Д.Л.: — Мы же живем в реальном мире. Вот возьмем для примера какой-нибудь хороший ресторан с русской кухней. К вам хорошо ходят, у вас популярное заведение… Ну зачем вам менять прекрасно функционирующий ресторан и делать его каким-нибудь американским макдоналдсом? Не проще ли пойти сразу в макдоналдс, благо их полно?
Есть же все-таки амплуа, и от меня миллионы людей ждут совершенно определенных вещей. У меня лучше получается играть в трагедиях. Стоит ли мне пытаться, например, изображать из себя комика? Вряд ли. Ни мне от этого лучше не будет, ни моей публике.
— Тогда, может быть, не совсем деликатный вопрос. Вам уже сорок пять…
М.Й.: — Так, чувствую, мне пора смываться. (Смеются.)
— … возраст все-таки не юношеский. Сможете ли сейчас сыграть «Шаолиньский монастырь» так же, как в 16? А если не менять амплуа, что вы думаете делать дальше? Играть кунфуистских дедушек с седыми бровями до подбородка?

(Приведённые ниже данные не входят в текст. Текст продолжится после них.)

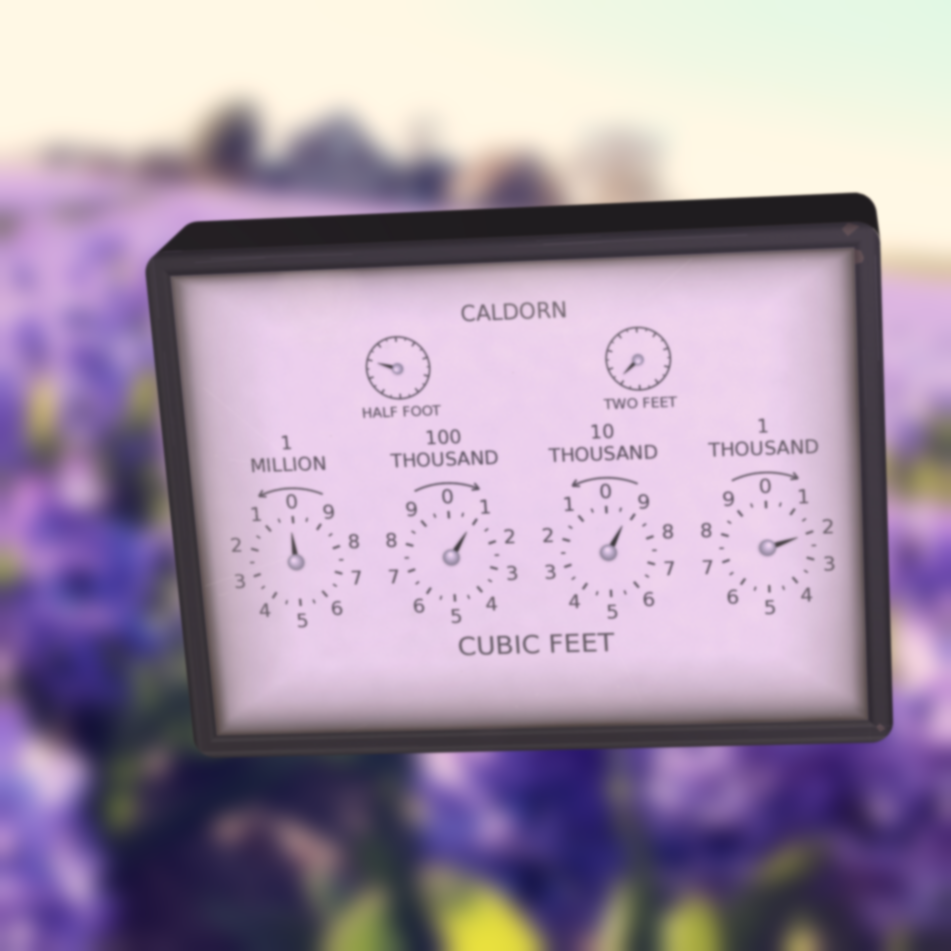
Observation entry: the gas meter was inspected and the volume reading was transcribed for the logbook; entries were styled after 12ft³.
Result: 9200ft³
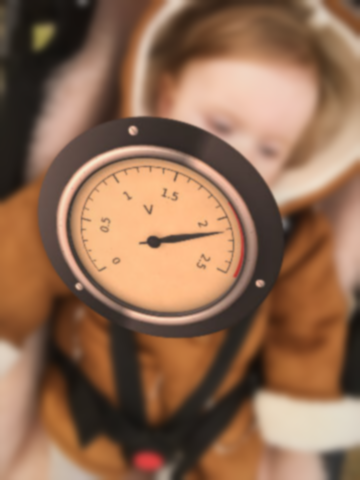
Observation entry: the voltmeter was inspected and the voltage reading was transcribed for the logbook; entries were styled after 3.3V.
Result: 2.1V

Д.Л.: — Я десять лет учился ушу. Двадцать пять лет потратил на фильмы. Думаю, у меня просто начинается третий этап в жизни. Я сейчас создал фонд, занимаюсь благотворительностью. Надо отдавать то, что дало мне общество. Моему фонду всего год, но в Китае уже более миллиона людей участвуют в его деятельности. Ради этого фонда я потерял год своей кинематографической биографии, напрочь вычеркнул и занимался только этим. Я думаю, это говорит только об одном: в моей жизни кино сейчас занимает далеко не первую роль.
— Боюсь, что эти слова ввергнут в панику миллионы ваших поклонников.
Д.Л.: — Поймите меня правильно. Фильм — это моя работа. Это часть моей жизни, безусловно, важная часть. Но я — это не только актер Джет Ли. Я — это еще я.
Я постоянно ставлю себе вызов. Я был хорошим мастером ушу, пятикратным абсолютным чемпионом Китая. Я не буду говорить, что никому и никогда не удастся повторить это, но я был хорошим мастером. Видимо, я неплохой актер. Но поймите правильно — это этапы моей жизни.
Появился вызов — стал абсолютным чемпионом Китая. В достаточно юном возрасте — сколько мне там было, 11 лет? Я снялся в 17 лет в «Шаолиньском монастыре». Но сейчас у меня начался другой этап.
Не забывайте, жизнь каждого из нас — это тот же фильм. Самый что ни на есть живой фильм, который каждый из нас снимает.
М.Й.: — Я в этом вопросе согласна с Джетом, хотя уходить из кино не собираюсь. Это не жертва, я могу сказать: мне 46 лет. Просто однажды понимаешь, что твои года, твоя жизнь, твое тело — это все равно твое. В любом возрасте это и есть ты. Надо понимать, что мы стареем, рано или поздно мы все умрем, надо принять это с благодарением и двигаться дальше.
— Не могу не спросить: а что будет дальше?
М.Й.: — У меня скоро выйдет новый фильм, «Вавилон до нашей эры» с Вином Дизелем в главной роли. Кроме того, этот год я путешествовала по всему миру, занималась документальным фильмом о безопасности на дорогах.
Д.Л.: — Ну а мои планы, наверное, уже определены китайским землетрясением. Мне удалось собрать большой фонд, и таким образом на меня возлегло большое бремя, большая ответственность, и мне надо сделать очень много дел, чтобы помочь пострадавшим. Я даже на открытие Олимпиады не пойду, у меня есть четыре билета, но я их отдам моим друзьям и дочери. А сам в ближайшее время я буду заниматься только этим.